Upper bounds for causal adversaries

Bikash Dey, Mike Langberg, Sid Jaggi, and I submitted an extended version of our (now accepted) ISIT paper on new upper bounds for binary channels with causal adversaries to the IT Transactions. The model is pretty straightforward : Alice (the encoder) transmits a message to Bob (the receiver) encoded over n uses of a binary input, binary output channel. The channel is controlled by Calvin (an adversary) who sequentially looks at each bit and can decide whether or not to flip it, up to pn total bit flips. That is, Calvin is causal : the decision to flip bit i is based on the knowledge of bits 1, 2, \ldots, i. What we show is a new upper bound on the capacity of this channel. Let \alpha(p,\bar{p}) = 1-4(p-\bar{p}). Then

C \le \min_{\bar{p} \in [0,p]} \left[ \alpha(p,\bar{p})\left(1-H\left(\frac{\bar{p}}{\alpha(p,\bar{p})}\right)\right) \right]

This is what it looks like:

New Upper Bound for Causal Adversaries

Plot of the new upper bound

So clearly causal adversaries are worse than i.i.d. noise (the 1 - H(p) bound).

To show such a bound we have to propose a new attack for the adversary. We call our attack “babble and push.” It operates in two phases. The first phase is of length \ell channel uses and the second of length n - \ell. Let \mathbf{x}(m) be the codeword for message m.

  1. (Babble) Calvin chooses a random subset \bar{p} n indices uniformly from all (\bar{p} n)-subsets of \{1, 2, \ldots, \ell\} and flips bit i for i \in \Gamma.
  2. (Push) Calvin finds all possible codewords which are consistent with what Bob has received in the first phase:

    B_{\mathbf{y}^{\ell}} = \{ u : d_H(\mathbf{y}^{\ell}, \mathbf{x}^{\ell}(u))=\bar{p}n \},

    and selects an element \hat{u} \in B_{\mathbf{y}_1} uniformly at random. For the second phase, Calvin selectively pushes the received codeword towards \mathbf{x}(\hat{u}) — if the transmitted codeword and the selected codeword match, he does nothing, and if they do not match he flips the bit with probability 1/2.

Analyzing this scheme amounts to showing that Calvin can render the channel “symmetric.” This is a common condition in arbitrarily varying channels (AVCs), a topic near and dear to my heart. Basically Bob can’t tell the difference between the real codeword and the transmitted codeword, because under Calvin’s attack, the chance that Alice chose u and Calvin chose \hat{u} is the same as the chance Alice chose \hat{u} and Calvin chose {u}. To establish this symmetry condition requires some technical excursions which are less fun to blog about, but were fun to figure out.

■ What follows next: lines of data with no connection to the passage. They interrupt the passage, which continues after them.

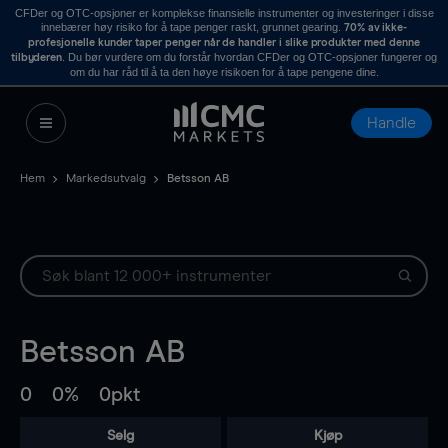
CFDer og OTC-opsjoner er komplekse finansielle instrumenter og investeringer i disse
innebærer høy risiko for å tape penger raskt, grunnet gearing.
70% av ikke-
profesjonelle kunder taper penger når de handler i slike produkter med denne
. Du bør vurdere om du forstår hvordan CFDer og OTC-opsjoner fungerer og
tilbyderen
om du har råd til å ta den høye risikoen for å tape pengene dine.
Handle
Hem
Markedsutvalg
Betsson AB
Betsson AB
0
0%
0pkt
Selg
Kjøp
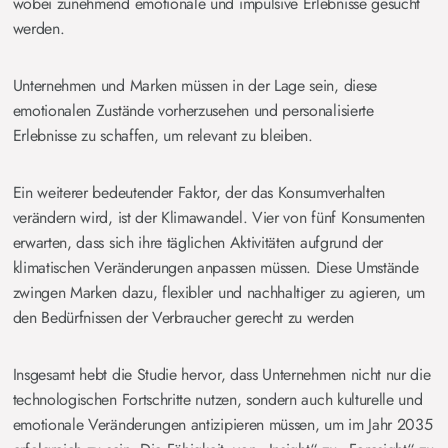
wobei zunehmend emotionale und impulsive Erlebnisse gesucht
werden​.
Unternehmen und Marken müssen in der Lage sein, diese
emotionalen Zustände vorherzusehen und personalisierte
Erlebnisse zu schaffen, um relevant zu bleiben.
Ein weiterer bedeutender Faktor, der das Konsumverhalten
verändern wird, ist der Klimawandel. Vier von fünf Konsumenten
erwarten, dass sich ihre täglichen Aktivitäten aufgrund der
klimatischen Veränderungen anpassen müssen. Diese Umstände
zwingen Marken dazu, flexibler und nachhaltiger zu agieren, um
den Bedürfnissen der Verbraucher gerecht zu werden​
Insgesamt hebt die Studie hervor, dass Unternehmen nicht nur die
technologischen Fortschritte nutzen, sondern auch kulturelle und
emotionale Veränderungen antizipieren müssen, um im Jahr 2035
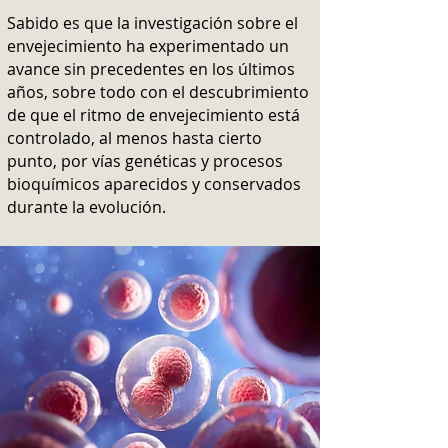
Sabido es que la investigación sobre el
envejecimiento ha experimentado un
avance sin precedentes en los últimos
años, sobre todo con el descubrimiento
de que el ritmo de envejecimiento está
controlado, al menos hasta cierto
punto, por vías genéticas y procesos
bioquímicos aparecidos y conservados
durante la evolución.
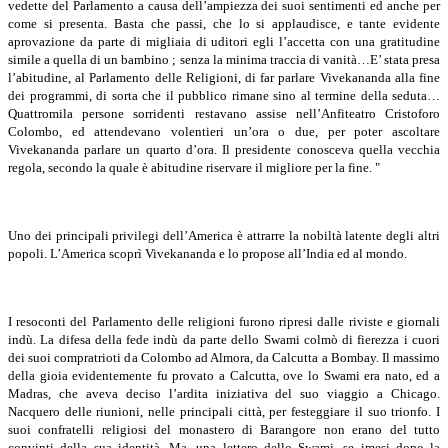
vedette del Parlamento a causa dell’ampiezza dei suoi sentimenti ed anche per
come si presenta. Basta che passi, che lo si applaudisce, e tante evidente
aprovazione da parte di migliaia di uditori egli l’accetta con una gratitudine
simile a quella di un bambino ; senza la minima traccia di vanità…E’ stata presa
l’abitudine, al Parlamento delle Religioni, di far parlare Vivekananda alla fine
dei programmi, di sorta che il pubblico rimane sino al termine della seduta…
Quattromila persone sorridenti restavano assise nell’Anfiteatro Cristoforo
Colombo, ed attendevano volentieri un’ora o due, per poter ascoltare
Vivekananda parlare un quarto d’ora. Il presidente conosceva quella vecchia
regola, secondo la quale è abitudine riservare il migliore per la fine. "
Uno dei principali privilegi dell’America è attrarre la nobiltà latente degli altri
popoli. L’America scoprì Vivekananda e lo propose all’India ed al mondo.
I resoconti del Parlamento delle religioni furono ripresi dalle riviste e giornali
indù. La difesa della fede indù da parte dello Swami colmò di fierezza i cuori
dei suoi compratrioti da Colombo ad Almora, da Calcutta a Bombay. Il massimo
della gioia evidentemente fu provato a Calcutta, ove lo Swami era nato, ed a
Madras, che aveva deciso l’ardita iniziativa del suo viaggio a Chicago.
Nacquero delle riunioni, nelle principali città, per festeggiare il suo trionfo. I
suoi confratelli religiosi del monastero di Barangore non erano del tutto
convinti della sua identità. Ma, una lettero dello Swami, se imesi dopo la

It’s relatively clear that this approach would extend to more general AVCs, which we could work on for the future. What is neat to me is that this shows how much value Calvin can derive by knowing the current input bit — by forcing additional uncertainty to Bob during the babble phase, Calvin can buy some time to more efficiently use his bit flipping budget in the second phase.